### MATERIAL

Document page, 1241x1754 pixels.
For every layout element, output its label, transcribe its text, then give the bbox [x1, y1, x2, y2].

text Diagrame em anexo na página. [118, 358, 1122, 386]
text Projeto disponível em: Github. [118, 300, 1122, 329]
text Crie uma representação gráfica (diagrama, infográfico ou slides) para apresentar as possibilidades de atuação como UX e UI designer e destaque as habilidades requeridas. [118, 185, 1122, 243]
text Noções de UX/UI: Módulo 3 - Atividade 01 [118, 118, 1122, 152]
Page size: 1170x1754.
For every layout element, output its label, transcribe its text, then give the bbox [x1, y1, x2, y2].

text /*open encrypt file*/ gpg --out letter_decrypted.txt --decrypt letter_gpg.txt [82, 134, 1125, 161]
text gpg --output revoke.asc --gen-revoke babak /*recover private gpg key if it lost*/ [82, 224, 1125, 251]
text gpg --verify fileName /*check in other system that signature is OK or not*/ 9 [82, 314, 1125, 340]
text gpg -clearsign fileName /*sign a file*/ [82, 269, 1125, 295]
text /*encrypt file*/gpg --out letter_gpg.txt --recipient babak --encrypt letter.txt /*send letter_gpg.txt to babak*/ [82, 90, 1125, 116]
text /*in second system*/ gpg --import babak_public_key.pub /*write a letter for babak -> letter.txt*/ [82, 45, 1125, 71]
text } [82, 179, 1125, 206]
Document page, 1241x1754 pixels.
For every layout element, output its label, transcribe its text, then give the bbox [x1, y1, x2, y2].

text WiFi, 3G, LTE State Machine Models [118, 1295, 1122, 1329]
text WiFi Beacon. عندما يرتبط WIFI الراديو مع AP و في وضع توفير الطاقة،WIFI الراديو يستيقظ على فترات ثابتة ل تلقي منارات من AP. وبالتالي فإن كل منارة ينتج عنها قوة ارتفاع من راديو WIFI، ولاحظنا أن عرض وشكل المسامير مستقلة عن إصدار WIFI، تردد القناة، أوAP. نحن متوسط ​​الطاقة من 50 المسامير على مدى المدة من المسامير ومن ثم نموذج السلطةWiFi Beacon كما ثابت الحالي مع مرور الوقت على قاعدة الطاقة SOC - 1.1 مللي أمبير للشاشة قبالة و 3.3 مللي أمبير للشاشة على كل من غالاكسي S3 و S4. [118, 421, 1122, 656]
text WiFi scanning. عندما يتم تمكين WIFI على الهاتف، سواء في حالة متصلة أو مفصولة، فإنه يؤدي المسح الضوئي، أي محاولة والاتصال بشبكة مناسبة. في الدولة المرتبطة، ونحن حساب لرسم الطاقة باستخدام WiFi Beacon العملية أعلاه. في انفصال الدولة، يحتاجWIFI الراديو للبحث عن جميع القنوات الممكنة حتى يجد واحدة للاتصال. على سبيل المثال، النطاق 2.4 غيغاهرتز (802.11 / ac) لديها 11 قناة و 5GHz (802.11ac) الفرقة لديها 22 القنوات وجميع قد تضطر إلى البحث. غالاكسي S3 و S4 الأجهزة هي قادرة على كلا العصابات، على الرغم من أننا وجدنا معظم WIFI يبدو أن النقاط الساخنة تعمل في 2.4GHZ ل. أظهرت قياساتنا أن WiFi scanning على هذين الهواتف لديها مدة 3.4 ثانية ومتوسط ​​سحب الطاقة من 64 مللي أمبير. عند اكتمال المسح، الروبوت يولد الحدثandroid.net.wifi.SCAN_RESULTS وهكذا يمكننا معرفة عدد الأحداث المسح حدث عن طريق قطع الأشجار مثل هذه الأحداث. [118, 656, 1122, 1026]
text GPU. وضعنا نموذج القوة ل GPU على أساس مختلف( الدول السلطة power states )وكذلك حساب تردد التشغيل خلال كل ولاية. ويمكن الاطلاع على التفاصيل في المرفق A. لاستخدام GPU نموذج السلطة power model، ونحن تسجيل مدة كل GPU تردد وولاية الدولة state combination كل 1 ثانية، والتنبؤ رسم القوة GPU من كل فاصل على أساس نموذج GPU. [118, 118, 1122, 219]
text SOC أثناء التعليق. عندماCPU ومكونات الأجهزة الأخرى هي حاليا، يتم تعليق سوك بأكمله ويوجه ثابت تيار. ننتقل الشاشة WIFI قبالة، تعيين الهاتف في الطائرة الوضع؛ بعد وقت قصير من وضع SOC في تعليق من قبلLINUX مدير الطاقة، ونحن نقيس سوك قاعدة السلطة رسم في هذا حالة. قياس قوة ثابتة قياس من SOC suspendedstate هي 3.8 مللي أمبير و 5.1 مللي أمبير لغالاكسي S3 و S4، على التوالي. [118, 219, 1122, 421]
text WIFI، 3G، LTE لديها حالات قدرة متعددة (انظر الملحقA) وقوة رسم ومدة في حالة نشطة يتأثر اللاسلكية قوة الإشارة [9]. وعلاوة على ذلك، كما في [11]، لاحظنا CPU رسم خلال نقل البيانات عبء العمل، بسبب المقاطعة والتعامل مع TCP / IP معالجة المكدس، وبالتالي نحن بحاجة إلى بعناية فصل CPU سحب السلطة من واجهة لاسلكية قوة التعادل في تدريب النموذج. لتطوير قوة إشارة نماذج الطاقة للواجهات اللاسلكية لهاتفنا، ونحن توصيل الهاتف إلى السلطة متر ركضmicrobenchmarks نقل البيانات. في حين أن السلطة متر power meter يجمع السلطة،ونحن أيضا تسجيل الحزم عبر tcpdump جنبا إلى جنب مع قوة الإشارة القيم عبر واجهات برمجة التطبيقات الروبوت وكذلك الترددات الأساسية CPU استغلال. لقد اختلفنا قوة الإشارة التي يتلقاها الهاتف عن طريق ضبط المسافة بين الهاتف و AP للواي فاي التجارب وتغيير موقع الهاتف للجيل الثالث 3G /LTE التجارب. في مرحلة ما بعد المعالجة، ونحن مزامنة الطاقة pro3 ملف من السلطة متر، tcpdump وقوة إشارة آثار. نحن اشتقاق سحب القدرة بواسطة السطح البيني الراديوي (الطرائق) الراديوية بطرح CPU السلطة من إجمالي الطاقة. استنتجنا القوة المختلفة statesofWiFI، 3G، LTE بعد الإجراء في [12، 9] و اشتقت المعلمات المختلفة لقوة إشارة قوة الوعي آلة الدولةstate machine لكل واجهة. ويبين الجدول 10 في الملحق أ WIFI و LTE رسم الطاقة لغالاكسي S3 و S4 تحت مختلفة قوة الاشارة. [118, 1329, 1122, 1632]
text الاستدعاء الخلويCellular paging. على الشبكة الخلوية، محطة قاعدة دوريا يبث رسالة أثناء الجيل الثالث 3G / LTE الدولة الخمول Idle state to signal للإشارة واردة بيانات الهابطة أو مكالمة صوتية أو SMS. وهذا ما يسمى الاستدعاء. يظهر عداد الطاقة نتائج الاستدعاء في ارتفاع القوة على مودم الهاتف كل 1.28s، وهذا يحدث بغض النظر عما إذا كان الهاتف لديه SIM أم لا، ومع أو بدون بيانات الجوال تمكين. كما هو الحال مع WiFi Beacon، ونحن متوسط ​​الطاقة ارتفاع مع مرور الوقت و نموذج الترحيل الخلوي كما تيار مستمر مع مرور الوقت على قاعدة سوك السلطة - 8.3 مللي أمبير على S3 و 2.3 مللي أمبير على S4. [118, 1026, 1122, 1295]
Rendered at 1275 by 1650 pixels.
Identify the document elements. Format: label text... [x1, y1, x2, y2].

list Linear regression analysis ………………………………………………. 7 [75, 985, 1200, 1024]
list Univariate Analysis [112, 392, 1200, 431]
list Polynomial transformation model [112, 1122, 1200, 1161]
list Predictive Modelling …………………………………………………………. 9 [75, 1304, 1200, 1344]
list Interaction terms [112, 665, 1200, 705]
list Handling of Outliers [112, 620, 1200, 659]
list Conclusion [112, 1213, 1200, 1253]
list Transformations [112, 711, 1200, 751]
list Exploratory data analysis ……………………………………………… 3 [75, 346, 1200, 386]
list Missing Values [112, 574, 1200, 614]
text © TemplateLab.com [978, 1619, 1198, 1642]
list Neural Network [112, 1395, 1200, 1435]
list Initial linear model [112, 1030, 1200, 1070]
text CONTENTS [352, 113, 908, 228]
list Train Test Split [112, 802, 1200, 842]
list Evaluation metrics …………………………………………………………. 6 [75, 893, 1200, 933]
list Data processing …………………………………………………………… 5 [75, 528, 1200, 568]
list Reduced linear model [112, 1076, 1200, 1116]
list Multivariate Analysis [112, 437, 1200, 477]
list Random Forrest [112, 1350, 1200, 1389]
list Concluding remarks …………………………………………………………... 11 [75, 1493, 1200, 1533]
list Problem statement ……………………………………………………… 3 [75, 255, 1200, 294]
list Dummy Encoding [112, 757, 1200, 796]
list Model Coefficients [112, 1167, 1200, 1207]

### GIVEN INSTRUCTION
Lay out the part of the rows that opens with the line containing "text /*open encrypt" and closes with the line containing "179, 1125, 206]" as a Markdown table with two columns, Index and Content. Index holds each line's position number and Content holds the line, with blank lines left out.

### RESPONSE
| Index | Content |
|---|---|
| 1 | text /*open encrypt file*/ gpg --out letter_decrypted.txt --decrypt letter_gpg.txt [82, 134, 1125, 161] |
| 2 | text gpg --output revoke.asc --gen-revoke babak /*recover private gpg key if it lost*/ [82, 224, 1125, 251] |
| 3 | text gpg --verify fileName /*check in other system that signature is OK or not*/ 9 [82, 314, 1125, 340] |
| 4 | text gpg -clearsign fileName /*sign a file*/ [82, 269, 1125, 295] |
| 5 | text /*encrypt file*/gpg --out letter_gpg.txt --recipient babak --encrypt letter.txt /*send letter_gpg.txt to babak*/ [82, 90, 1125, 116] |
| 6 | text /*in second system*/ gpg --import babak_public_key.pub /*write a letter for babak -> letter.txt*/ [82, 45, 1125, 71] |
| 7 | text } [82, 179, 1125, 206] |